I’m not one to preach or write something that I don’t have experience with so when I tell you I have been in the trenches at war with myself and letting my happiness be dictated by the scale… I’m not exaggerating.
Not the slightest.
It’s awful how addicted or obsessive I was around that stupid thing. I remember many days being nervous to step on it and having the bottom drop out of my stomach when I would read the numbers.
The rest of the day I was in a down hill spiral of self loathing, self shaming, criticizing, judging etc.
Any way I could further devalue myself I did.
Actually as I write this I feel sick for how terrible I really did treat myself for all those years.
I think as women (and men’s too 🙂) we need to be taught young in life that our value is NOT dictated by the shape of our body or the number on a scale.
I recall asking my PE teacher in elementary school how many calories it took to burn 1 pound of fat…. The hook for disordered eating and body dysmorphia was set.
Fast forward to adulthood where my favorite flavor of disordered eating was binging and purging. Food became my companion. My friend. It was ALWAYS there for me.
But the thing about that type of love affair with food is that it’s most often laced with shame, guilt, self hatred and the like.
After years of binging and purging I arrived at what would be my spiritual rock bottom. I found myself in the discard phase of the narcissistic cycle.
Most the times during stress I would eat. But turns out when your losing your marriage and life as you know it and dealing with smear campaigns from hell: you lose your appetite.
I lost 30 lbs in a few weeks. My body started eating its own muscles for fuel. I was thin. I was ill.
BUT somehow I felt more worthy.
+---+
=== Exercise instructions ===
1. According to the essay on body image, why did the writer lose weight during the period described as a spiritual rock bottom? Answer in one to three sentences.
2. From the essay on body image, return the passage that begins at the words "It’s awful how" and stops after the words "all those years.".
The records aren't needed for what comes next.

=== Listing ===
+---+
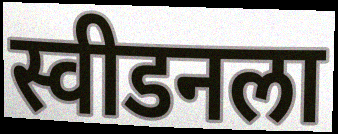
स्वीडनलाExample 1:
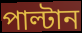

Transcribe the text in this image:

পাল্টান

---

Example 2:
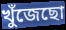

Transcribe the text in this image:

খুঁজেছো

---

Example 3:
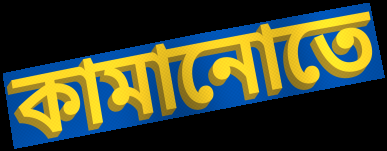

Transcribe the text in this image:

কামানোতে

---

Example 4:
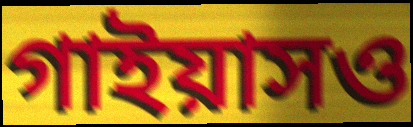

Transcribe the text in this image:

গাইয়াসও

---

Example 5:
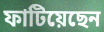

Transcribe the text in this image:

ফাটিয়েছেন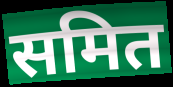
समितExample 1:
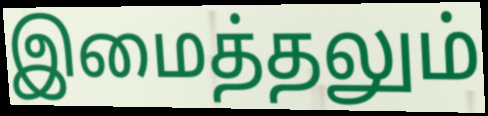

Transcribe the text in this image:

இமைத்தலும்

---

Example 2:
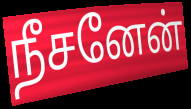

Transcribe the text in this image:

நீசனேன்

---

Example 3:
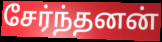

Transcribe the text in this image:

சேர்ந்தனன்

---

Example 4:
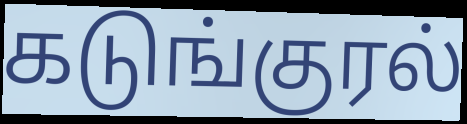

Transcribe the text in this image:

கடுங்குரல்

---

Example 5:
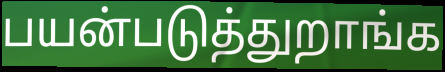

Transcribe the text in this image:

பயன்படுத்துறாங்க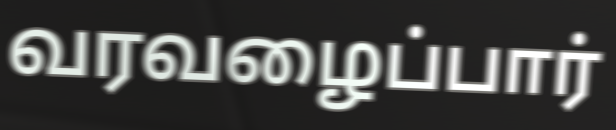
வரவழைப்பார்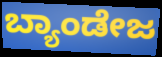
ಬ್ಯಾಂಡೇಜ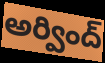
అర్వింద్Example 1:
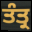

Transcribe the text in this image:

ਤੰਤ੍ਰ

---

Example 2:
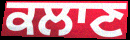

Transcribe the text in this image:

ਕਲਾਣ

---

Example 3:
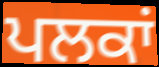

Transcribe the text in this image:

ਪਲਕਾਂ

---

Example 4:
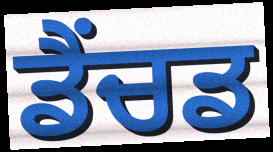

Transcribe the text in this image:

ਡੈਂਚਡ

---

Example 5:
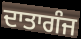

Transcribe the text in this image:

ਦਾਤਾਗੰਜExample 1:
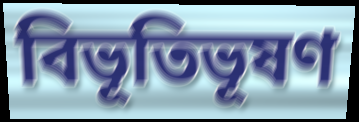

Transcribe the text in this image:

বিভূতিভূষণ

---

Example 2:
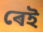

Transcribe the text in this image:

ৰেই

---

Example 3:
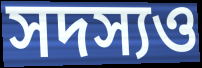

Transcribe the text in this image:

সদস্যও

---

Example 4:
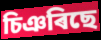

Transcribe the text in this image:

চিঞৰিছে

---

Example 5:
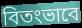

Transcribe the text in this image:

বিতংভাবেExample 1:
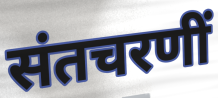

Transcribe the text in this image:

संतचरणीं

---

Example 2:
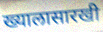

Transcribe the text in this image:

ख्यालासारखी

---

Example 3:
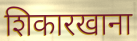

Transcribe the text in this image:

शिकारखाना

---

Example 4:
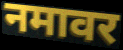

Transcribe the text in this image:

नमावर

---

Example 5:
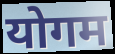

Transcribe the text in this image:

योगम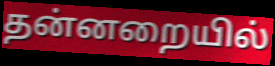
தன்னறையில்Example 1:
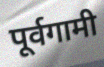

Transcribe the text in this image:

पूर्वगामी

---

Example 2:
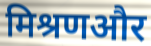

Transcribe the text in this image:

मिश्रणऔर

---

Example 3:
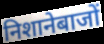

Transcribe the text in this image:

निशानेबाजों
+---+
=== The replies ===
1. The writer usually ate under stress, but while losing a marriage and a familiar life and dealing with smear campaigns, the writer lost all appetite. That led to a loss of 30 lbs in a few weeks.

2.
It’s awful how addicted or obsessive I was around that stupid thing. I remember many days being nervous to step on it and having the bottom drop out of my stomach when I would read the numbers.
The rest of the day I was in a down hill spiral of self loathing, self shaming, criticizing, judging etc.
Any way I could further devalue myself I did.
Actually as I write this I feel sick for how terrible I really did treat myself for all those years.